In summary, a sequence of level IV case series suggests joint-sparing surgery to be a viable treatment option in flexible Pes cavus. There are no universally agreed guidelines – patients need careful assessment and treatment options should be individualised. Current evidence appears to suggest that a combination of soft tissue and bony procedures are necessary. In flexible Pes cavus, there is inadequate evidence to determine if joint sparing procedures delay progression of deformity or subsequent joint degeneration. Patients should be counselled that further treatment may be necessary (Table 21.1).
Table 21.1
Summary of the results of surgery for management of flexible Pes cavus (all level IV case series)
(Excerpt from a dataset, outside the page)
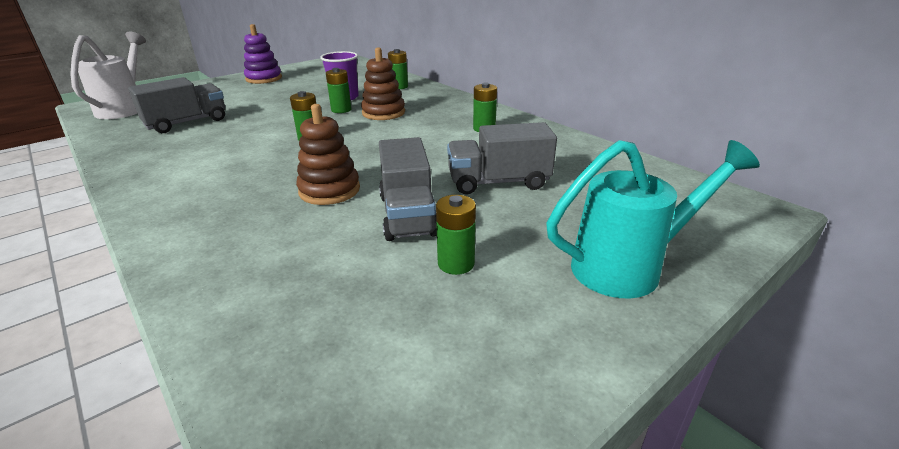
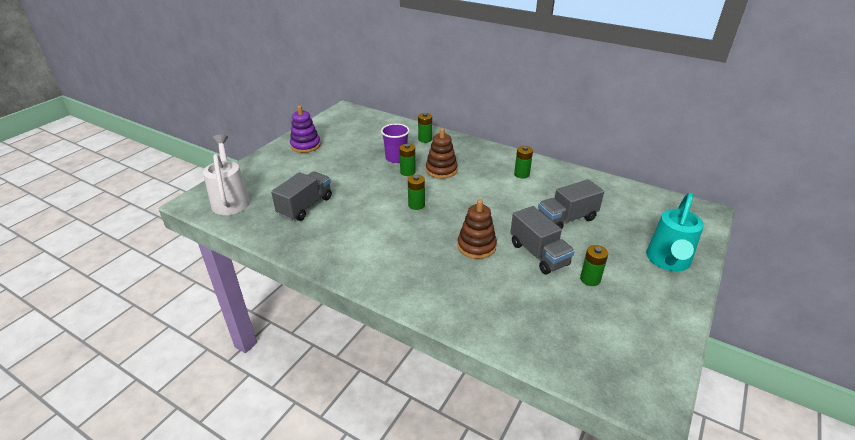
camera: 20 degrees left, 5 degrees up
turquoise watering can [546,140,760,298] -> turquoise watering can turned 150 degrees clockwise [646,193,704,272]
Study | N (feet) | Diagnosis | Treatment | Follow up in years Mean (range) | Re-operations (triple fusion) | Outcome |
---|---|---|---|---|---|---|
Roper and Tiberwal [8] | 10 (18) | CMT Type 1 | TAL, split transfer of TAT, PF, claw toe release and modified Robert Jones procedure | 14 (6–32) | 3 (0) | All “satisfactory” |
Ward et al. [11] | 25 (41) | CMT | PF, Transfer to PL to PB, EHL recession, transfer of TAT, DFO 1st MT | 26 (9.9–33.5) | 11(0) | 21 hindfoot varus Significant OA in 8 feet (11 joints) |
Chatterjee and Sahu [12] | 18 (18) | Post Polio 17 Meningocele 1 | Japas osteotomy (included PF) Tendo Achilles lengthening [13] | 5.4 (3–13) | 4 (2) | Very good: 6 Good: 8 Poor: 4 |
Leeuwesteijn et al. [13] | 33 (52) | CMT | DFO 1st MT and soft tissue surgery | 4.7 (1–13) | 10(2) | 90 % satisfied with deformity correction |
Faldini et al. [14] | 12 (24) | CMT 1A | PF, MTO and NCA Jones procedure and DFO 1st MT | 6 (2–13) | 0 | Mean MFS improvement: 14 points |
What Are the Results of Joint Sparing Surgery for Management of Rigid Pes Cavus?
For a rigid deformity, earlier procedures attempted only uniplanar or biplanar correction. More recently, techniques have focussed on achieving multiplanar correction. Most of these operations involve a midfoot osteotomy that heals – either by arthrodesis, pseudoarthrodesis or bony union. Technically, these may not be joint-sparing surgery, but most preserve the Chopart joint complex.